Updated November 29, 2023
Published in Channel Marketing Strategy, PRM (Partner Relationship Management)

If you’re looking for marketing development funds best practices, the first question to ask is whether you see MDF as a cost to control or a tool to be taken advantage of?  How you see it has direct bearing on how much success you’ll have.

An effective MDF program is not about control. It’s about measuring and building channel marketing strategy that works for your industry.

Create an MDF Program That’s Easy for Partners to Use

Vendors structure MDF as a “use it or lose it” proposition, which is not a terrible thing in itself – until they get overly precise about it. If the purpose of those funds is ultimately to sell more product, automatically cutting them off at the end of the year also cuts off partners’ ability to strategically plan around the utilization of those funds.

Partners usually have their own marketing budget and marketing plan and if you get too meticulous about controlling funds, you’re making it difficult for your partners to use them effectively.

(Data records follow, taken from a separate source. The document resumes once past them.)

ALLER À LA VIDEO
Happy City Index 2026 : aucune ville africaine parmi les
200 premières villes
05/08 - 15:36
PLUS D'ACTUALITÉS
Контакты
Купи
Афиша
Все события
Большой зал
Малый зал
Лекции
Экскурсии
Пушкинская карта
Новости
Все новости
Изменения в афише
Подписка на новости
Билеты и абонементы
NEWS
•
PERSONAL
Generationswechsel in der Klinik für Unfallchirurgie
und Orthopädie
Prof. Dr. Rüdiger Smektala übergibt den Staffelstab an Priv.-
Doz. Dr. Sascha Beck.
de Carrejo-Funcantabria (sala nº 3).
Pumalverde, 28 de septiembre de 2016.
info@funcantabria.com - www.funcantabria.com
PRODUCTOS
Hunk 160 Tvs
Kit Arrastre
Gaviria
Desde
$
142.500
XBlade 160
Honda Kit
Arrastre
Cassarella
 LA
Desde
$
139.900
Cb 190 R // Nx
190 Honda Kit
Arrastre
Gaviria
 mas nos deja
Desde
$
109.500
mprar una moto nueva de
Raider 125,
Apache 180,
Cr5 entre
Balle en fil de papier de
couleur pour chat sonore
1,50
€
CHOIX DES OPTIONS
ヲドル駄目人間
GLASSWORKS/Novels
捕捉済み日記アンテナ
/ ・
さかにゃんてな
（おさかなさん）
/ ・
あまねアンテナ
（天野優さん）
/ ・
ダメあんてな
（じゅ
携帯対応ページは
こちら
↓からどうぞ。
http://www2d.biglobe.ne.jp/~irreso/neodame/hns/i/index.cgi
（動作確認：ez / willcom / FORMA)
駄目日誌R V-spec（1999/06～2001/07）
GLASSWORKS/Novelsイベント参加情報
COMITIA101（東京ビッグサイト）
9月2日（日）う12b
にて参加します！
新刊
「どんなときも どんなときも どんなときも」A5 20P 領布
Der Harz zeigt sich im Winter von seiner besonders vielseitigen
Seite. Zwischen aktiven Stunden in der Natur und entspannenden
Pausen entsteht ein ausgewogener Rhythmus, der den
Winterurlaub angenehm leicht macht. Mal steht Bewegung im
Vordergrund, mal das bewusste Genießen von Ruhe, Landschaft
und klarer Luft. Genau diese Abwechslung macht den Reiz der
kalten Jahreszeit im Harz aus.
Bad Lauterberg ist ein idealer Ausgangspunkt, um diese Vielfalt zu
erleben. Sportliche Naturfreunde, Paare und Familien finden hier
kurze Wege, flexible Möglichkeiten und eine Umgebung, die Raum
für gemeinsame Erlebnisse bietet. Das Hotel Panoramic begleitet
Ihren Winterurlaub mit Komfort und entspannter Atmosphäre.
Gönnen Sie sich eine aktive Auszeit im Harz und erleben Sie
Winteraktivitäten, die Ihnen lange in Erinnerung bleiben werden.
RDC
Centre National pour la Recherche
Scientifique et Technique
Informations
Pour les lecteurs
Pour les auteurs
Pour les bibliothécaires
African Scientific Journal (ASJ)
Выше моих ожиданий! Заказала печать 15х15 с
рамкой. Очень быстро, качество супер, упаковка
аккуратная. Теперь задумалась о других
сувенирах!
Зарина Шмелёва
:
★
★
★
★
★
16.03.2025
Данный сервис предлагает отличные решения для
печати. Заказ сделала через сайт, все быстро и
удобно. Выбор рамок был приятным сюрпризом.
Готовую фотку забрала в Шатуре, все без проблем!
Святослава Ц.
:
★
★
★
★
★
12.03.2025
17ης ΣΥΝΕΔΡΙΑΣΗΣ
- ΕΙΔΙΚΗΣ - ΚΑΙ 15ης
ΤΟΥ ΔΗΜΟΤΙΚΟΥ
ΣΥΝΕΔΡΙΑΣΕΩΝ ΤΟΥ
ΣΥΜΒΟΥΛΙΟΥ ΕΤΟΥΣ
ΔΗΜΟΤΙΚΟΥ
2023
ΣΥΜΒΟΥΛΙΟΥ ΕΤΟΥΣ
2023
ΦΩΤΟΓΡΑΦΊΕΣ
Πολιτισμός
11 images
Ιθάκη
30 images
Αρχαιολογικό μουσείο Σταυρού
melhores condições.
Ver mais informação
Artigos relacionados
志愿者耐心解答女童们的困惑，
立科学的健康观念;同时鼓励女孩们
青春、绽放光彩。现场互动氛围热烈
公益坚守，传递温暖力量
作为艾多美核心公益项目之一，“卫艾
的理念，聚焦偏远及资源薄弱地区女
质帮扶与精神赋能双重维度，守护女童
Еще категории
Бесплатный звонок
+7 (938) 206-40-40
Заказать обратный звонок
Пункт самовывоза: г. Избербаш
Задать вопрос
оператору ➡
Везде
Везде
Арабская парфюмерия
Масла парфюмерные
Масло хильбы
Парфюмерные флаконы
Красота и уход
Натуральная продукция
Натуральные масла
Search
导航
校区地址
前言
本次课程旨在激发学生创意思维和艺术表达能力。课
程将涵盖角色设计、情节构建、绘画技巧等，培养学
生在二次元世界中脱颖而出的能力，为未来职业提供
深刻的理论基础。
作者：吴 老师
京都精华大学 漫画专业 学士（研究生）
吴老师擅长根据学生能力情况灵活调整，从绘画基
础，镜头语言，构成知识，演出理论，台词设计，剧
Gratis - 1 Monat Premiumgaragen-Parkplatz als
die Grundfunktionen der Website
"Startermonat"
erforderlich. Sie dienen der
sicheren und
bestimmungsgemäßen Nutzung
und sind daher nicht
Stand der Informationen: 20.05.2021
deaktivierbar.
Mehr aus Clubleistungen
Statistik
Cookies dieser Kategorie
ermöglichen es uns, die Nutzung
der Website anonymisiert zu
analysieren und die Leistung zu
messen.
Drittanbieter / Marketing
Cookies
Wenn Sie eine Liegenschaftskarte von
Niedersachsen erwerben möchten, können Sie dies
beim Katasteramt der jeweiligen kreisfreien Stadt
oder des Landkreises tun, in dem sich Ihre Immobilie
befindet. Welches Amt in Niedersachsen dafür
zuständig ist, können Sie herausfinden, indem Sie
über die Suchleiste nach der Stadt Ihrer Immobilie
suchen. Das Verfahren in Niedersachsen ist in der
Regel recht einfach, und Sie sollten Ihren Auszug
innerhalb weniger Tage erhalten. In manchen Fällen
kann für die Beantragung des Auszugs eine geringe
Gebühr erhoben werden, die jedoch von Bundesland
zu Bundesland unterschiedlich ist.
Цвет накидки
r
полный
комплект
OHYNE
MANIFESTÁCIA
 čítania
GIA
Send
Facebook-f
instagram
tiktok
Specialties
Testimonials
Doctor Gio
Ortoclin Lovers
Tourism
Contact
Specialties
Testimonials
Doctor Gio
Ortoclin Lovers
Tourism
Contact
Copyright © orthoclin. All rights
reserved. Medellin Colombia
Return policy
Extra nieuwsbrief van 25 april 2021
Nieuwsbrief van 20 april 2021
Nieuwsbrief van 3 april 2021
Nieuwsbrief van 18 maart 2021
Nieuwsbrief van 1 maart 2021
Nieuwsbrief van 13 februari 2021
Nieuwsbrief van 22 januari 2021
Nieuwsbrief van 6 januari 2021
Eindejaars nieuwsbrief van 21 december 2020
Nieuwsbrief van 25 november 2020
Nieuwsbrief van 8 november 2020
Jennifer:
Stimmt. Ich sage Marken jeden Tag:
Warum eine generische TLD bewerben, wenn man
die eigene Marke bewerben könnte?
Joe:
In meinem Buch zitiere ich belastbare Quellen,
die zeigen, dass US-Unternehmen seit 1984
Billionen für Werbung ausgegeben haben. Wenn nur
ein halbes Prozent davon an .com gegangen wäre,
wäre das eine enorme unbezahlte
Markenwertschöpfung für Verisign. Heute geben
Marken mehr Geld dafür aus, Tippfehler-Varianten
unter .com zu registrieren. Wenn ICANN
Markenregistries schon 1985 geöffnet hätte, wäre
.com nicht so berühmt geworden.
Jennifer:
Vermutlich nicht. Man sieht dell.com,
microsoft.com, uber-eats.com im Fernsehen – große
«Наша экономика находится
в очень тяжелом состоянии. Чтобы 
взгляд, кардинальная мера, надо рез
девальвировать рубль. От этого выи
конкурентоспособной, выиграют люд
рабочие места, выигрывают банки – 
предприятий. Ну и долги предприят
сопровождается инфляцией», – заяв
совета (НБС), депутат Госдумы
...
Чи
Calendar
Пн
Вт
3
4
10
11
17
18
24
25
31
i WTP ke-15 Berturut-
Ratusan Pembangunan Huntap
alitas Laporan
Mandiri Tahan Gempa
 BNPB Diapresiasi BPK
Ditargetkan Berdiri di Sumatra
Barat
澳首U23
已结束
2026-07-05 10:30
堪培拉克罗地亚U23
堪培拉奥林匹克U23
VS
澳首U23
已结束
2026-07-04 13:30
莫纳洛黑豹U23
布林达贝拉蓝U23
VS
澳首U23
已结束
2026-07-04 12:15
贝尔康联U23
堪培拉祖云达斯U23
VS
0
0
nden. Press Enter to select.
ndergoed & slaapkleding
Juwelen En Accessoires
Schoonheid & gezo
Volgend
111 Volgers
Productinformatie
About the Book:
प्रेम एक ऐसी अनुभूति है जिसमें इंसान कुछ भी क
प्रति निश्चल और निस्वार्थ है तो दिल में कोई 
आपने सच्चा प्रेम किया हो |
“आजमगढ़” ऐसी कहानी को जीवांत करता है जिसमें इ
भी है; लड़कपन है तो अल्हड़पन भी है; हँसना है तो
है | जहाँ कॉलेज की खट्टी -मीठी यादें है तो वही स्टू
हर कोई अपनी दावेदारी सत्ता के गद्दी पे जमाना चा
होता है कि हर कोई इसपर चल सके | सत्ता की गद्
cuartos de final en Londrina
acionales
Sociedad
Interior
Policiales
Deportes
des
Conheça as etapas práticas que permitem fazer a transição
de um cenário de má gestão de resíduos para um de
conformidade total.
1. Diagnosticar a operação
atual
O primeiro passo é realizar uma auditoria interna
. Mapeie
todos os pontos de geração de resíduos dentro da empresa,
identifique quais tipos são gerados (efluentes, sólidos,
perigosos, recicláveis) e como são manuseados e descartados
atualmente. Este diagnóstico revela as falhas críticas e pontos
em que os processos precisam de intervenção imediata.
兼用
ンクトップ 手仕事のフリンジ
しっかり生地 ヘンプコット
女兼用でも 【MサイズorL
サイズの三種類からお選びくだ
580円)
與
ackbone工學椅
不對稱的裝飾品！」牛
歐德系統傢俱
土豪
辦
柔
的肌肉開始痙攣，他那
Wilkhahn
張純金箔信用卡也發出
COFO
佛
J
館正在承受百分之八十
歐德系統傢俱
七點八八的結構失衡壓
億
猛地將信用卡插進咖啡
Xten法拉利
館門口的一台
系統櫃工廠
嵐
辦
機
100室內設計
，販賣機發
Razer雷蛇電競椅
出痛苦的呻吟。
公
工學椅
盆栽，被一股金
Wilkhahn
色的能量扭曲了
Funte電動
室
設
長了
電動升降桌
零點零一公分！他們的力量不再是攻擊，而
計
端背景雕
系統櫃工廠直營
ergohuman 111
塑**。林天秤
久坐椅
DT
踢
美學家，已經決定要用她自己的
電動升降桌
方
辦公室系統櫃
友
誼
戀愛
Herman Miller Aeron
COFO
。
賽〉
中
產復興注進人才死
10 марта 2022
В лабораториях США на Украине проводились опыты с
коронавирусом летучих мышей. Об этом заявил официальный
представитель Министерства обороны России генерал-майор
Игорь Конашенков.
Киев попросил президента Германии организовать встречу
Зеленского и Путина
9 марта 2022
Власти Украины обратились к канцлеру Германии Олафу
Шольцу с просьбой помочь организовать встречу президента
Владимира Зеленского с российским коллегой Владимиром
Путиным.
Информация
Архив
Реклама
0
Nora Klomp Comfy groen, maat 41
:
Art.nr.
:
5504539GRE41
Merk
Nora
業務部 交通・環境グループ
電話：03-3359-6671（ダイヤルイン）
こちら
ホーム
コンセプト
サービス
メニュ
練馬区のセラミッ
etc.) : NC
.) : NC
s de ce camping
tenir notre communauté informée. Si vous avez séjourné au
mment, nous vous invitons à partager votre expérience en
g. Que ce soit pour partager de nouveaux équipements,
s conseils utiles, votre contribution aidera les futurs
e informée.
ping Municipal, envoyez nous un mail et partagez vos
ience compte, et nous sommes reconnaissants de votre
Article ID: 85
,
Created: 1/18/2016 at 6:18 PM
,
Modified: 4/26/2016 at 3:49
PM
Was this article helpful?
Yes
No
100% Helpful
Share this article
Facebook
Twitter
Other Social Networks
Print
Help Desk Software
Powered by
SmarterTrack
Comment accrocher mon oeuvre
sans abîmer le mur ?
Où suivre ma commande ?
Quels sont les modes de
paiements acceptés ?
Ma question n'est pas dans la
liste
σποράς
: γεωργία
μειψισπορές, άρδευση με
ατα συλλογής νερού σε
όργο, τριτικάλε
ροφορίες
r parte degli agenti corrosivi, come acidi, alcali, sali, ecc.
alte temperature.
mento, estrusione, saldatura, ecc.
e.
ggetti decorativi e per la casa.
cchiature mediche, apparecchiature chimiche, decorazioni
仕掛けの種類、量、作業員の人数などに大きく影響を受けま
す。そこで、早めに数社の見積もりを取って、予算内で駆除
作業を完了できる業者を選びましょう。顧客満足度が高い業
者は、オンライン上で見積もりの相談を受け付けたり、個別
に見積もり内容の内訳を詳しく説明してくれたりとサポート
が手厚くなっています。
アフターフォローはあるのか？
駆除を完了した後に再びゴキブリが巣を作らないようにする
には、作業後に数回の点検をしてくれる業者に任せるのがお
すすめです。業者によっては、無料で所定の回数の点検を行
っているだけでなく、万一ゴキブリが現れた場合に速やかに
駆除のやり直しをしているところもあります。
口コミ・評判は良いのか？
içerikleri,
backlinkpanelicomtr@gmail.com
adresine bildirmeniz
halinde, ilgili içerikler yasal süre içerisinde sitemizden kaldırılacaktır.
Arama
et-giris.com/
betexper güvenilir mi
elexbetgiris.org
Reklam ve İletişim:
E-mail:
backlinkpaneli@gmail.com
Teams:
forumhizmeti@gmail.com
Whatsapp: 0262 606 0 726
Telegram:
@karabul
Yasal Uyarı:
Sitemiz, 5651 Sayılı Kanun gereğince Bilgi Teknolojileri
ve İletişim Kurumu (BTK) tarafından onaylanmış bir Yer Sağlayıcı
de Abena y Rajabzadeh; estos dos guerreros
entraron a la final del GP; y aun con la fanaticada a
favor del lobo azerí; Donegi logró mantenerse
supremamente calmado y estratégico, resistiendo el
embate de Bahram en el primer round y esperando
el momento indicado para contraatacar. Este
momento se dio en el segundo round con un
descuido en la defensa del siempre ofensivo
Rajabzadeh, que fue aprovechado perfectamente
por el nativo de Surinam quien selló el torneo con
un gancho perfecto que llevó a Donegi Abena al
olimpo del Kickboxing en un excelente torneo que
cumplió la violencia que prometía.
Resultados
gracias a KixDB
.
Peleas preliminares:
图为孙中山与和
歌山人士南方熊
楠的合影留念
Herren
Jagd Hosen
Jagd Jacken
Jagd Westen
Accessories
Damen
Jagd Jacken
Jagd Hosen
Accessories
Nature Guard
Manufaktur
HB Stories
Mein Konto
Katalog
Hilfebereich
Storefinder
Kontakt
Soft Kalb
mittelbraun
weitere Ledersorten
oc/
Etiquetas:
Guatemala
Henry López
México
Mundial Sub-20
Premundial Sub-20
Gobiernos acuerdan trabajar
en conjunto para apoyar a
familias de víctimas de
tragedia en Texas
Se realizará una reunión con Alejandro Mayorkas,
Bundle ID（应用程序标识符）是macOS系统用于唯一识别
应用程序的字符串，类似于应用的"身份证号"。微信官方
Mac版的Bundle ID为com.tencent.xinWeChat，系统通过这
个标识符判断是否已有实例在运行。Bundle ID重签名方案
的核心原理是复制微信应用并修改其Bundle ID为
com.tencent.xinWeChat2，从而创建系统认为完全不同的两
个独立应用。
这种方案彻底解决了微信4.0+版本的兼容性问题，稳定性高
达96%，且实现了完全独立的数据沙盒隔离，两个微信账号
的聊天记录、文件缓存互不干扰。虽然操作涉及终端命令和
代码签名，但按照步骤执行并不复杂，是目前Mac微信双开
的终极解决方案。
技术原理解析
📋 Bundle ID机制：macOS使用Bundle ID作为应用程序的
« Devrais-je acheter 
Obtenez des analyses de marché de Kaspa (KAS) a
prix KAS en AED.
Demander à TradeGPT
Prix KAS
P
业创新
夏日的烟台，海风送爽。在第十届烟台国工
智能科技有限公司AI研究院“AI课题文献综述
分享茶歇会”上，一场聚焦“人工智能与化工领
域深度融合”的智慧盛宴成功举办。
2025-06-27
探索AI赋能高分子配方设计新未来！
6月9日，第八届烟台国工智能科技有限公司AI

Link Co-Op/MDF to Deal Registration

MDF is a tool for strategically planning market penetration and that’s your metric for measuring success. But that also means you need to be able to measure penetration. The way to get partners on board with this is to present it this way: “If you want MDF dollars from us, we require that you register deals.”

This has three impacts:

  1. It can give you visibility into the deals.
  2. You can track the result. Was this deal a result of an MDF activity that we have in the system?
  3. Better than giving your partner a discount or check or monetary incentive that they can go do anything with, you’re doubling down on your marketing program so that they can generate even more business.

Measure ROI and Allocate Funds to Activities That Work

The money most companies allocate to MDF is a small price to pay for the results they could be getting.
The money most companies allocate to MDF is a small price to pay for the results they could be getting.

Trying to control how it’s spent is misdirected energy. What vendors do need control over is the activities they know will or will not work. They need control over the timing of spend, and that’s where the workflow comes in. That’s where having a tool like Channeltivity to streamline MDF management comes in. You need to be able to measure the business.

ROI dictates which activity you want to do more of and which activities you’re going to do less of. Don’t waste resources and funds nickel-and-diming your partners, worrying about the expiration of stuff, calculating it monthly.

Instead, think about your partners. They’re running a business and can’t plan for an unknown amount of money every month. How can your MDF program give you the info you need while also helping them sell more?